Джек отрывается от Джуди. Она отрывается от него. Оба на полу. Ночная рубашка Джуди задрана до талии, видны белые нейлоновые трусики. Рубашка Джека расстегнута, как и штаны. Ботинки на нем, но, судя по ощущениям, неправильно надеты. Рядом перевернутый кофейный столик, журналы рассыпаны по полу. Некоторые вырваны из обложек.

Из коридора доносятся новые крики, вопли, безумный смех. Этан Эванс продолжает орать на мечущихся пациентов отделения Д, а теперь на них кричит еще и женщина, должно быть исполняющая обязанности старшей медсестры Рэк. Продолжает звенеть сирена пожарной сигнализации.

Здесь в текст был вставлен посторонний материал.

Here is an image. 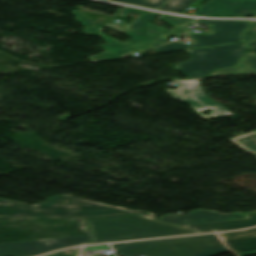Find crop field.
<instances>
[{"label":"crop field","instance_id":"crop-field-5","mask_svg":"<svg viewBox=\"0 0 256 256\" xmlns=\"http://www.w3.org/2000/svg\"><path fill=\"white\" fill-rule=\"evenodd\" d=\"M121 256H213L229 251L213 234L111 244Z\"/></svg>","mask_w":256,"mask_h":256},{"label":"crop field","instance_id":"crop-field-3","mask_svg":"<svg viewBox=\"0 0 256 256\" xmlns=\"http://www.w3.org/2000/svg\"><path fill=\"white\" fill-rule=\"evenodd\" d=\"M86 234H91L86 218L0 216V243Z\"/></svg>","mask_w":256,"mask_h":256},{"label":"crop field","instance_id":"crop-field-11","mask_svg":"<svg viewBox=\"0 0 256 256\" xmlns=\"http://www.w3.org/2000/svg\"><path fill=\"white\" fill-rule=\"evenodd\" d=\"M240 218H245V216L240 213L219 214L217 211L212 210H195L187 215L168 214L160 217L159 220L176 225H183Z\"/></svg>","mask_w":256,"mask_h":256},{"label":"crop field","instance_id":"crop-field-18","mask_svg":"<svg viewBox=\"0 0 256 256\" xmlns=\"http://www.w3.org/2000/svg\"><path fill=\"white\" fill-rule=\"evenodd\" d=\"M251 23L255 25V28L253 30H249L245 32L242 35L243 38L246 39L247 41L256 40V21H251Z\"/></svg>","mask_w":256,"mask_h":256},{"label":"crop field","instance_id":"crop-field-9","mask_svg":"<svg viewBox=\"0 0 256 256\" xmlns=\"http://www.w3.org/2000/svg\"><path fill=\"white\" fill-rule=\"evenodd\" d=\"M199 84L200 81H179L178 90L166 91L172 97L190 104L205 119L232 115L225 107L207 98ZM204 109H212L213 111L208 115H203L201 112Z\"/></svg>","mask_w":256,"mask_h":256},{"label":"crop field","instance_id":"crop-field-8","mask_svg":"<svg viewBox=\"0 0 256 256\" xmlns=\"http://www.w3.org/2000/svg\"><path fill=\"white\" fill-rule=\"evenodd\" d=\"M93 243L91 235L0 244V256H31L45 252Z\"/></svg>","mask_w":256,"mask_h":256},{"label":"crop field","instance_id":"crop-field-15","mask_svg":"<svg viewBox=\"0 0 256 256\" xmlns=\"http://www.w3.org/2000/svg\"><path fill=\"white\" fill-rule=\"evenodd\" d=\"M230 140L256 155V132H251Z\"/></svg>","mask_w":256,"mask_h":256},{"label":"crop field","instance_id":"crop-field-14","mask_svg":"<svg viewBox=\"0 0 256 256\" xmlns=\"http://www.w3.org/2000/svg\"><path fill=\"white\" fill-rule=\"evenodd\" d=\"M250 50H256V41L248 42ZM256 73V55L246 54L237 64L236 68L217 70L209 76L218 74H244Z\"/></svg>","mask_w":256,"mask_h":256},{"label":"crop field","instance_id":"crop-field-13","mask_svg":"<svg viewBox=\"0 0 256 256\" xmlns=\"http://www.w3.org/2000/svg\"><path fill=\"white\" fill-rule=\"evenodd\" d=\"M247 219L230 220L212 223H202L193 225H183L181 227L189 228L198 231L199 233L204 232H215V231H226L243 229L256 225V211L245 214Z\"/></svg>","mask_w":256,"mask_h":256},{"label":"crop field","instance_id":"crop-field-17","mask_svg":"<svg viewBox=\"0 0 256 256\" xmlns=\"http://www.w3.org/2000/svg\"><path fill=\"white\" fill-rule=\"evenodd\" d=\"M116 2L126 3V4H132V5H138V6H144L149 8H156L159 5H161L166 0H112Z\"/></svg>","mask_w":256,"mask_h":256},{"label":"crop field","instance_id":"crop-field-7","mask_svg":"<svg viewBox=\"0 0 256 256\" xmlns=\"http://www.w3.org/2000/svg\"><path fill=\"white\" fill-rule=\"evenodd\" d=\"M197 22L210 24L212 33L208 35L190 33L189 37L194 40V43L191 45H185L180 42L173 41L154 49L160 53H164L182 49L240 42L243 40L239 37V34L251 26V24L242 21H214L198 19Z\"/></svg>","mask_w":256,"mask_h":256},{"label":"crop field","instance_id":"crop-field-1","mask_svg":"<svg viewBox=\"0 0 256 256\" xmlns=\"http://www.w3.org/2000/svg\"><path fill=\"white\" fill-rule=\"evenodd\" d=\"M129 11L142 15L137 17L131 25L125 28H120L111 24L105 26L106 28L116 29L129 36L134 37L132 40L125 44L101 33L102 28L89 20L81 11H72V13L76 15L75 20L87 27L83 30L84 33L100 36L108 42V44H104L101 46L104 49L103 53L89 57L92 61L113 59L120 57L123 54L143 51L163 44L166 42V39L169 35L179 36L185 33L186 29L184 27L192 21V19L173 18L162 15L158 19L166 22L169 25H173L171 29L167 30L165 28L150 23L152 19L160 15L157 13L144 12L125 7L118 16L124 17L129 13Z\"/></svg>","mask_w":256,"mask_h":256},{"label":"crop field","instance_id":"crop-field-21","mask_svg":"<svg viewBox=\"0 0 256 256\" xmlns=\"http://www.w3.org/2000/svg\"><path fill=\"white\" fill-rule=\"evenodd\" d=\"M115 6H117V5H115ZM118 7H122V6H118Z\"/></svg>","mask_w":256,"mask_h":256},{"label":"crop field","instance_id":"crop-field-2","mask_svg":"<svg viewBox=\"0 0 256 256\" xmlns=\"http://www.w3.org/2000/svg\"><path fill=\"white\" fill-rule=\"evenodd\" d=\"M132 213L155 220V215L145 211L108 206L69 195L49 197L47 201L36 205L0 199L2 216L105 217Z\"/></svg>","mask_w":256,"mask_h":256},{"label":"crop field","instance_id":"crop-field-10","mask_svg":"<svg viewBox=\"0 0 256 256\" xmlns=\"http://www.w3.org/2000/svg\"><path fill=\"white\" fill-rule=\"evenodd\" d=\"M256 10V0H210L191 15L203 17H241Z\"/></svg>","mask_w":256,"mask_h":256},{"label":"crop field","instance_id":"crop-field-4","mask_svg":"<svg viewBox=\"0 0 256 256\" xmlns=\"http://www.w3.org/2000/svg\"><path fill=\"white\" fill-rule=\"evenodd\" d=\"M87 220L94 243L195 233L141 216L125 215Z\"/></svg>","mask_w":256,"mask_h":256},{"label":"crop field","instance_id":"crop-field-6","mask_svg":"<svg viewBox=\"0 0 256 256\" xmlns=\"http://www.w3.org/2000/svg\"><path fill=\"white\" fill-rule=\"evenodd\" d=\"M246 48L247 44L242 43L189 50L192 58L175 68L191 79L197 78L216 68L235 66Z\"/></svg>","mask_w":256,"mask_h":256},{"label":"crop field","instance_id":"crop-field-19","mask_svg":"<svg viewBox=\"0 0 256 256\" xmlns=\"http://www.w3.org/2000/svg\"><path fill=\"white\" fill-rule=\"evenodd\" d=\"M68 250L73 251L72 254H65V250H63V251L56 252V253L46 255V256H78L81 248L68 249Z\"/></svg>","mask_w":256,"mask_h":256},{"label":"crop field","instance_id":"crop-field-12","mask_svg":"<svg viewBox=\"0 0 256 256\" xmlns=\"http://www.w3.org/2000/svg\"><path fill=\"white\" fill-rule=\"evenodd\" d=\"M219 238L239 256L256 254V228L251 230L220 233Z\"/></svg>","mask_w":256,"mask_h":256},{"label":"crop field","instance_id":"crop-field-20","mask_svg":"<svg viewBox=\"0 0 256 256\" xmlns=\"http://www.w3.org/2000/svg\"><path fill=\"white\" fill-rule=\"evenodd\" d=\"M84 249H88V250H104V249H109V247H108V245H102V246L84 247Z\"/></svg>","mask_w":256,"mask_h":256},{"label":"crop field","instance_id":"crop-field-22","mask_svg":"<svg viewBox=\"0 0 256 256\" xmlns=\"http://www.w3.org/2000/svg\"><path fill=\"white\" fill-rule=\"evenodd\" d=\"M255 17H256V14H255Z\"/></svg>","mask_w":256,"mask_h":256},{"label":"crop field","instance_id":"crop-field-16","mask_svg":"<svg viewBox=\"0 0 256 256\" xmlns=\"http://www.w3.org/2000/svg\"><path fill=\"white\" fill-rule=\"evenodd\" d=\"M194 1L196 0H169L158 9L172 13H179Z\"/></svg>","mask_w":256,"mask_h":256}]
</instances>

Внезапно раскрывается дверь, и в кабинет доктора Спайглмана вваливается Уэнделл Грин. За его спиной – стенной шкаф с разбросанной в беспорядке одеждой доктора. В одной руке Уэнделл держит диктофон «Панасоник», в другой – несколько поблескивающих цилиндрических предметов. Джек готов спорить, что это батарейки «Дюраселл АА».

Если одежда Джека только расстегнута (возможно, пуговицы вырваны с корнем), то с Уэнделлом ситуация гораздо хуже. Рубашка в лохмотьях. Живот нависает на белыми трусами с большим желтым пятном от мочи. Коричневые габардиновые брюки он тащит за собой одной ногой. Они волочатся по ковру, как содранная змеиная кожа. Он в носках, но левый определенно надет наизнанку.

– Что ты сделал? – орет Уэнделл. – Голливуд, сукин ты сын, ЧТО ТЫ СДЕЛАЛ С МОИМ ДИК…

Он замолкает. Челюсть у него отвисает. Глаза широко раскрываются. Джек замечает, что волосы репортера встали дыбом.

Уэнделл тем временем замечает, что Джек Сойер и Джуди Маршалл, полуобнявшись, лежат на полу среди осколков стекла и бумаг. Их одежда в беспорядке. Обстановка, конечно, не самая романтичная, но если Уэнделл и видел двух людей, находящихся на грани совокупления, то они перед ним. В голове все путается; сменяя друг друга, мелькают невероятные воспоминания, его шатает из стороны в сторону, живот урчит, как стиральная машина, в которую заложили слишком много белья, ему просто необходимо ухватиться за что-то понятное и хорошо знакомое. Ему нужны новости. А еще лучше скандал. И пожалуйста, Джек Сойер и Джуди Маршалл лежат перед ним на полу.

– НАСИЛУЮТ! – орет Уэнделл во всю мощь легких. Безумная улыбка изгибает уголки его рта. – СОЙЕР ИЗБИЛ МЕНЯ, А ТЕПЕРЬ НАСИЛУЕТ ДУШЕВНОБОЛЬНУЮ ПАЦИЕНТКУ! – Даже Уэнделлу понятно, что никаким изнасилованием тут и не пахнет, но кто и когда кричал: «ТРАХАЮТСЯ ПО СОГЛАСИЮ!» – дабы привлечь внимание?